Les évolutions récentes de la procédure administrative contentieuse

par Maître Aude de PREMARE.

Deux textes récents sont venus faire évoluer la procédure administrative contentieuse.

La loi du 18 novembre 2016 de modernisation de la justice du XXIe siècle est surtout connue pour avoir supprimé les tribunaux correctionnels pour mineur, pour avoir autorisé le divorce par consentement mutuel sans juge et l’enregistrement du PACS en mairie, ou encore, pour avoir réformé et « démédicalisé » la procédure de changement de sexe dans les documents d’état civil.

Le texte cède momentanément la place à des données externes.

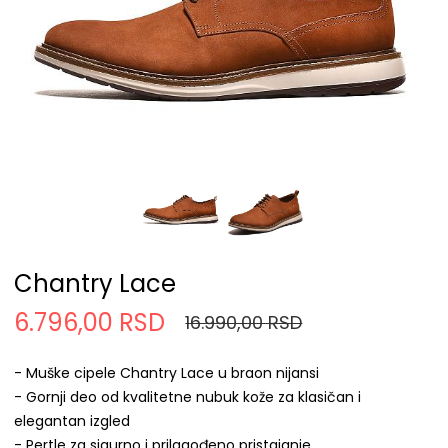
Chantry Lace
6.796,00 RSD
16.990,00 RSD
- Muške cipele Chantry Lace u braon nijansi
- Gornji deo od kvalitetne nubuk kože za klasičan i
elegantan izgled
- Pertle za sigurno i prilagođeno pristajanje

Moins médiatiques, les évolutions introduites dans le code de justice administratives n’en sont pas moins importantes. Avec cette loi apparaissent en contentieux administratif l’action de groupe et l’action en reconnaissance des droits. Le recours à la médiation a quant à lui été renforcé.

Les modifications les plus importantes sont toutefois issues du décret du 2 novembre 2016, décret dit « Justice administrative de demain (JADE) » et entré en vigueur le 1er janvier 2017. Elles touchent à des questions aussi cruciales pour les requérants et leurs conseils que la recevabilité des requêtes (délai de recours, liaison du contentieux, obligation de représentation par un avocat...), qu’aux conditions de la conduite de l’instruction et du jugement des affaires et qu’aux voies de recours.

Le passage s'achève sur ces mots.